By Rebecca Bentzen
The air is filled with the sounds of wings clicking together as thousands of eiders migrate in closely packed flocks on their way to breeding grounds on the Arctic Coastal Plain. Their wings strike each other and rustle as the birds fly low in an undulating formation that stretches as far as the eye can see in the thin strip of water, or “lead,” that frequently separates the ice-encrusted coast from floating sea ice.
This is not the silent, frozen Arctic that some may imagine; it is a highway through a white and frozen land that can be teeming with wildlife and quite noisy. The eiders call and their wings click. Below in the water, bowhead and beluga whales migrate up the lead and you can hear their breathing as the ice grinds together.
We are here on the edge of North America studying these birds and estimating their population size and trajectory. And by edge, I mean the very edge—a few miles north from the most northern piece of land in the United States, at the edge of the ice that extends from the winter coastline, precariously anchored to the bottom of the Arctic Ocean.
We do our work, intently focused, but not immune to the knowledge that breakouts—the abrupt disconnection from the shore of ice that can cover several square miles—are increasingly common.
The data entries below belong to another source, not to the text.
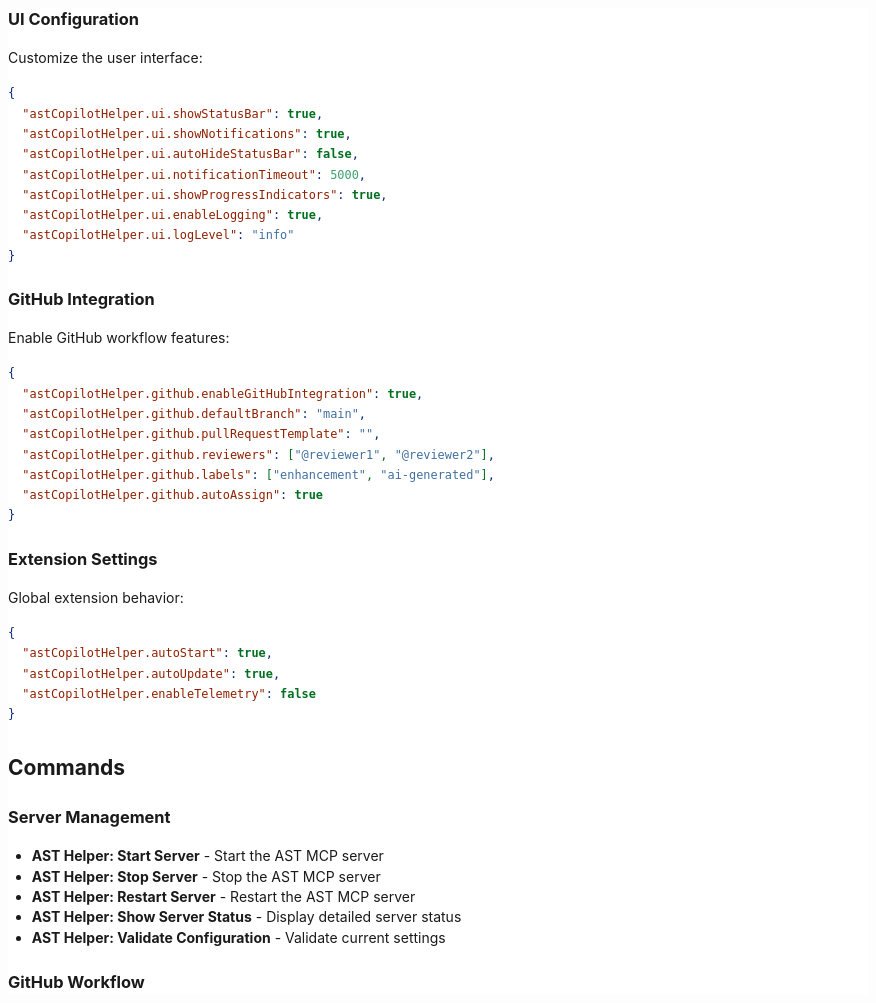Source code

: ### UI Configuration

Customize the user interface:

```json
{
  "astCopilotHelper.ui.showStatusBar": true,
  "astCopilotHelper.ui.showNotifications": true,
  "astCopilotHelper.ui.autoHideStatusBar": false,
  "astCopilotHelper.ui.notificationTimeout": 5000,
  "astCopilotHelper.ui.showProgressIndicators": true,
  "astCopilotHelper.ui.enableLogging": true,
  "astCopilotHelper.ui.logLevel": "info"
}
```

### GitHub Integration

Enable GitHub workflow features:

```json
{
  "astCopilotHelper.github.enableGitHubIntegration": true,
  "astCopilotHelper.github.defaultBranch": "main",
  "astCopilotHelper.github.pullRequestTemplate": "",
  "astCopilotHelper.github.reviewers": ["@reviewer1", "@reviewer2"],
  "astCopilotHelper.github.labels": ["enhancement", "ai-generated"],
  "astCopilotHelper.github.autoAssign": true
}
```

### Extension Settings

Global extension behavior:

```json
{
  "astCopilotHelper.autoStart": true,
  "astCopilotHelper.autoUpdate": true,
  "astCopilotHelper.enableTelemetry": false
}
```

## Commands

### Server Management

- **AST Helper: Start Server** - Start the AST MCP server
- **AST Helper: Stop Server** - Stop the AST MCP server
- **AST Helper: Restart Server** - Restart the AST MCP server
- **AST Helper: Show Server Status** - Display detailed server status
- **AST Helper: Validate Configuration** - Validate current settings

### GitHub Workflow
It’s a sign of the changing times.
Every spring, king and common eiders fly from their wintering areas in Russia and western Alaska to breeding grounds in northern Alaska and northwestern Canada in one of the last great migrations left in North America. In just five weeks, hundreds of thousands of eiders will pass by our vantage point near Point Barrow, where the Chukchi and Beaufort Seas meet, the bulk of the birds passing in just a single day or two.
This migration has been the subject of counts every decade since the 1950s, allowing scientists to evaluate the state of the population. Early counts recorded numbers as high as 113,000 eiders passing in just 30 minutes. By the early 2000s, however, biologists raised concern when counts declined by more than 50 percent from those conducted in the 1970s.
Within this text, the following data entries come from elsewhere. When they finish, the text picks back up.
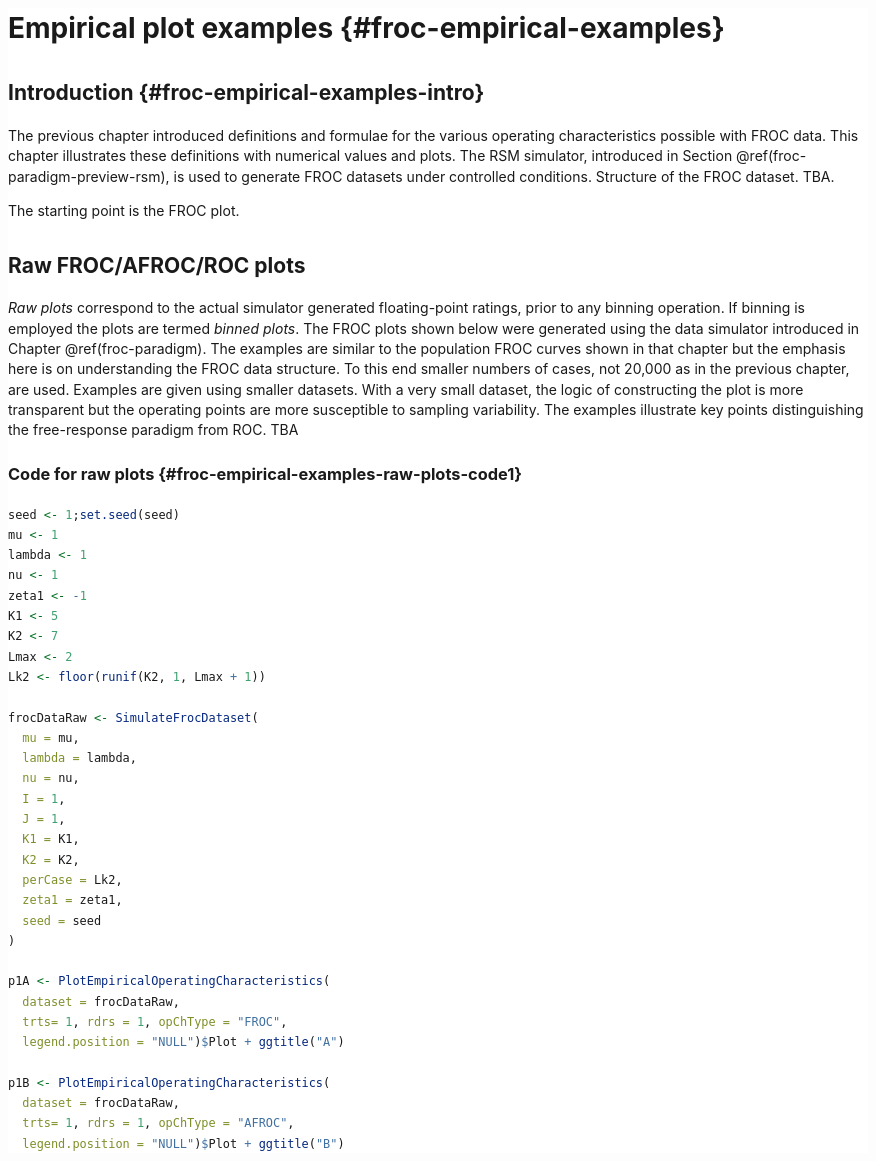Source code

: # Empirical plot examples {#froc-empirical-examples}




## Introduction {#froc-empirical-examples-intro}

The previous chapter introduced definitions and formulae for the various operating characteristics possible with FROC data. This chapter illustrates these definitions with numerical values and plots. The RSM simulator, introduced in Section \@ref(froc-paradigm-preview-rsm), is used to generate FROC datasets under controlled conditions. Structure of the FROC dataset. TBA.

The starting point is the FROC plot.

## Raw FROC/AFROC/ROC plots

*Raw plots* correspond to the actual simulator generated floating-point ratings, prior to any binning operation. If binning is employed the plots are termed *binned plots*. The FROC plots shown below were generated using the data simulator introduced in Chapter \@ref(froc-paradigm). The examples are similar to the population FROC curves shown in that chapter but the emphasis here is on understanding the FROC data structure. To this end smaller numbers of cases, not 20,000 as in the previous chapter, are used. Examples are given using smaller datasets. With a very small dataset, the logic of constructing the plot is more transparent but the operating points are more susceptible to sampling variability. The examples illustrate key points distinguishing the free-response paradigm from ROC. TBA

### Code for raw plots {#froc-empirical-examples-raw-plots-code1}


```{.r .numberLines}
seed <- 1;set.seed(seed)
mu <- 1
lambda <- 1
nu <- 1 
zeta1 <- -1
K1 <- 5
K2 <- 7 
Lmax <- 2
Lk2 <- floor(runif(K2, 1, Lmax + 1))

frocDataRaw <- SimulateFrocDataset(
  mu = mu, 
  lambda = lambda, 
  nu = nu, 
  I = 1,
  J = 1,
  K1 = K1, 
  K2 = K2, 
  perCase = Lk2, 
  zeta1 = zeta1,
  seed = seed
)

p1A <- PlotEmpiricalOperatingCharacteristics(
  dataset = frocDataRaw, 
  trts= 1, rdrs = 1, opChType = "FROC", 
  legend.position = "NULL")$Plot + ggtitle("A")

p1B <- PlotEmpiricalOperatingCharacteristics(
  dataset = frocDataRaw, 
  trts= 1, rdrs = 1, opChType = "AFROC", 
  legend.position = "NULL")$Plot + ggtitle("B")

```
Our counts suggest a stabilizing of the decline. The reasons for the drop in population from historic levels are poorly understood, but may be due to these Arctic birds living in an environment warming at twice the rate of the rest of the world, or to increasing human activities in their breeding, migratory, and wintering habitats. Breeding eiders are threatened by erosion of barrier island habitat due to storm surges associated with the drastic retreat of the pack ice in summer.
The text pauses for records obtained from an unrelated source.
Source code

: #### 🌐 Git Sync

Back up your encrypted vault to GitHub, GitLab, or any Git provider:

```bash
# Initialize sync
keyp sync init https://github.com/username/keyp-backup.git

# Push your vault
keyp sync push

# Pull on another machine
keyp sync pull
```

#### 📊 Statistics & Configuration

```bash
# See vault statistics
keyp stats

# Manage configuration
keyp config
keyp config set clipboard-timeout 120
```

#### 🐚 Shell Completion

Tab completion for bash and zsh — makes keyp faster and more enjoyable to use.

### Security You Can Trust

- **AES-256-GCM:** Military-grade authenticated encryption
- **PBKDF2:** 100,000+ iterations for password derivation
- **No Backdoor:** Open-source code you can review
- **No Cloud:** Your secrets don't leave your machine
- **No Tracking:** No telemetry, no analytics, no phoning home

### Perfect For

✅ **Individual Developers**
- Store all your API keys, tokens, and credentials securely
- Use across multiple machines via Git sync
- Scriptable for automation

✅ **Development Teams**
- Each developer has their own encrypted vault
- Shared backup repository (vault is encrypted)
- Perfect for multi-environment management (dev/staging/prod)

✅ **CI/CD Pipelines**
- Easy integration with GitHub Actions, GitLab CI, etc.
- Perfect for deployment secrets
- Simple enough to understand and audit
Our work begins amidst a late April snow. The first order of business is to find a suitable vantage point at the water’s edge to count the eiders. We must find an area of near-shore stable ice not likely to either drift to sea or crumble should heavy pack ice move in. This is a tall order and requires expertise, advice, and guidance from local Iñupiaq guides and whaling crews.
Creating paths that can support a snowmobile requires hours of back-breaking work from town. These trails can be up to 10km long, winding through huge ice ridges. A warming environment has made them increasingly difficult to maintain.
After establishing a safe ‘perch’ at the ice’s leading edge, a wind block around the perch, a warm-up tent, and a bear fence around that tent to warn us of curious polar bears, we are ready to count. In teams of two, we keep our eyes on the sky for twelve hours a day (in two hour blocks to avoid fatigue) from late April through early June, counting eiders as they migrate past.
The pace of eider migration is quite variable. On some days, very few birds are seen. On others, eiders pass by in the tens of thousands. It seems daunting, but we count by 10s, 20s, and even 100s to come up with a total flock count. There are generally more birds passing by when the wind is from the south and the sea at the edge of the ice is open.
Sustained winds out of the north and east can hold the bulk of the migration back until the weather changes. This can result in days of nothing before eiders pour past on all sides and overhead by the thousands. The pace can be hectic and tiring, but the observations are quite accurate, as has been verified by our photo counts of flocks.
The eiders’ world is changing quickly. In just the past year, sea surface temperatures in the Chukchi sea have been 4° C warmer than average, resulting in historically low maximums and minimums of sea ice extent.
These changes will impact every aspect of the Arctic, including the eider migration. As we recognize World Migratory Bird Day, WCS (Wildlife Conservation Society)—along with local and regional partners—is striving to understand these changes and any opportunities to mitigate impacts. With population estimates down from historic levels, we can only hope that the world soon takes collective action to reduce the warming of our planet so that eiders may continue to wing their way through the Arctic in their multitudes for years to come.
Rebecca Bentzen is a conservationist with the Beringia Program at WCS (Wildlife Conservation Society).